Other Developments of Interest
The December 27 issue of the Journal of the American Medical Association carried a comment regarding the article that appeared in an earlier issue by Kenneth S. Boockvar and Diane E. Meier titled “Palliative Care for Frail Older Adults.” The same issue has an article discussing end-of-life care for homeless patients.

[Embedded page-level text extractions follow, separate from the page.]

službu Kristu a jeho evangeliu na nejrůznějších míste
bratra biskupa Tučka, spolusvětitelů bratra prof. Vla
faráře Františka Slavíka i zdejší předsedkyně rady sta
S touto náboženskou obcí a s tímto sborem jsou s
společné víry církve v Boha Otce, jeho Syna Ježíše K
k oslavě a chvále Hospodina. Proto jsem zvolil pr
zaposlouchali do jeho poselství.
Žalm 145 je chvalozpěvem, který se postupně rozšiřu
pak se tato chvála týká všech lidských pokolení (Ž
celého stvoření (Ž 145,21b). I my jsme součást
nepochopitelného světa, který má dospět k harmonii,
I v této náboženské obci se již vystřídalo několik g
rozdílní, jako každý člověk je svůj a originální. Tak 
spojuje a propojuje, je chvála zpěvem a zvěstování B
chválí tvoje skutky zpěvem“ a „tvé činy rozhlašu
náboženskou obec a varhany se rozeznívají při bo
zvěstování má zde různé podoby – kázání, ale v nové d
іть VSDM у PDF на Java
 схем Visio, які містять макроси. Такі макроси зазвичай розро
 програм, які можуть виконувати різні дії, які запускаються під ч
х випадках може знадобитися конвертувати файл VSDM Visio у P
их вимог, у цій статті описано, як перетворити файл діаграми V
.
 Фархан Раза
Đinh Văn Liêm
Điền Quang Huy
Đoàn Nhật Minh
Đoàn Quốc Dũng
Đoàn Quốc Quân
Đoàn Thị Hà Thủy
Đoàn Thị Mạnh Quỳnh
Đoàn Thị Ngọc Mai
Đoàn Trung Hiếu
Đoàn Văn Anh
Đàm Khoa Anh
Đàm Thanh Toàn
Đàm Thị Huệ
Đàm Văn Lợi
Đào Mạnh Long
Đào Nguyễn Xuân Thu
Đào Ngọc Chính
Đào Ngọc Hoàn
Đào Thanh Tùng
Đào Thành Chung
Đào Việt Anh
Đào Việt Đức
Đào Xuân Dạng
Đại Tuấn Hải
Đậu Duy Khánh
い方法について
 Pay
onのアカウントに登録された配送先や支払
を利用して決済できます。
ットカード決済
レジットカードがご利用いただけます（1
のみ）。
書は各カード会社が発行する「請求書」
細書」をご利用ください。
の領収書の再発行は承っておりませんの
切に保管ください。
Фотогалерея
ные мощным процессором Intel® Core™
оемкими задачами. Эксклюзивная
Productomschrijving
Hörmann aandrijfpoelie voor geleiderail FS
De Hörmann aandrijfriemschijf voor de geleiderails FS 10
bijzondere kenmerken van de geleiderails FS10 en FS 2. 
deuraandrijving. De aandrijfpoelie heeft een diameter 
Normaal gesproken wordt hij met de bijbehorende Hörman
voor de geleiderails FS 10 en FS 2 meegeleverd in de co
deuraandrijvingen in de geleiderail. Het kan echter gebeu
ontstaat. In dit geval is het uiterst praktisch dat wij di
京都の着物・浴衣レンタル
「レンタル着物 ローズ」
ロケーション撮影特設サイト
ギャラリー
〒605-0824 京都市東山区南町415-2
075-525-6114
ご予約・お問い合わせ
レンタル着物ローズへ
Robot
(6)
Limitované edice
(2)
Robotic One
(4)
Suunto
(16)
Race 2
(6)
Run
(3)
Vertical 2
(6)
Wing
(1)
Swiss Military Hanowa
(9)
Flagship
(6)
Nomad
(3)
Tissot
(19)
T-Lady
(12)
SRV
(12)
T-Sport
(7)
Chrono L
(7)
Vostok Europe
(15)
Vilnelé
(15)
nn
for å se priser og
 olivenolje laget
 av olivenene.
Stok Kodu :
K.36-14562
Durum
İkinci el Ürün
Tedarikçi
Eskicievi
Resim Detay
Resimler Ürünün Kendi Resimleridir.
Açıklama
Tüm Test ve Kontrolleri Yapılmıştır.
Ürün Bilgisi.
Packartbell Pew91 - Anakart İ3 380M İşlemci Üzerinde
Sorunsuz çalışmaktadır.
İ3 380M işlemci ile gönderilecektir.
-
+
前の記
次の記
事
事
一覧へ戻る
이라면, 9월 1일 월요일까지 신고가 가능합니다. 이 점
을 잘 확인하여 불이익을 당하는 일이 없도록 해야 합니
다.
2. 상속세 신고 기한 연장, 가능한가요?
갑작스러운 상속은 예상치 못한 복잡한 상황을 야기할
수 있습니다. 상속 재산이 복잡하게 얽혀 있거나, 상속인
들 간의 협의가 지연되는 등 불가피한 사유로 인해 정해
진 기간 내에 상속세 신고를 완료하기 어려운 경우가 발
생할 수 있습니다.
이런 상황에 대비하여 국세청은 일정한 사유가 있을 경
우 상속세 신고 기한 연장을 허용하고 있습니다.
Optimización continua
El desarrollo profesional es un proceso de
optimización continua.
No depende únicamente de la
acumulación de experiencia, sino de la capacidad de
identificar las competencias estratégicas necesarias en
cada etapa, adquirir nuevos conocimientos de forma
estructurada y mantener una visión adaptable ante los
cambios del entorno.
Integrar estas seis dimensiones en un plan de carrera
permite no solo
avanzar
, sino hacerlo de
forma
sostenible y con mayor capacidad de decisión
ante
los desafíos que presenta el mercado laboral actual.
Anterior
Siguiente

Pope Benedict XVI’s message to be given on February 11, the World Day of the Sick, will include an appeal for the promotion of palliative care for terminal patients. In his message, the Pope wrote: “The Church wishes to support the incurably and terminally ill by calling for just social policies which can help to eliminate the causes of many diseases and by urging improved care for the dying and those for whom no medical remedy is available.”
The request by a Florida hospice to partner with a funeral home to offer burial and cremation services for patients has sparked a controversy in the hospice and palliative care community.
The question of when and how treatment should be withdrawn in the emergency room was addressed in an article in the December issue of the Journal of the Society for Academic Emergency Medicine.
The Center to Advance Palliative Care issued a press release in early December that disclosed its analysis of the latest date released in the 2006 American Hospital Association Annual Survey of Hospitals. The analysis shows that there has been a five-year increase of 96% of the number of hospitals nationwide that provide palliative care programs.
In December, several newspapers reported that implantable defibrillators can interfere with a peaceful death. The article in the Washington Post noted that these devices, although saving the lives of many, can cause painful jolts and prolong suffering in the dying. Some doctors are reluctant to deactivate the implants, feeling that this would be tantamount to active intervention leading to a patient’s death.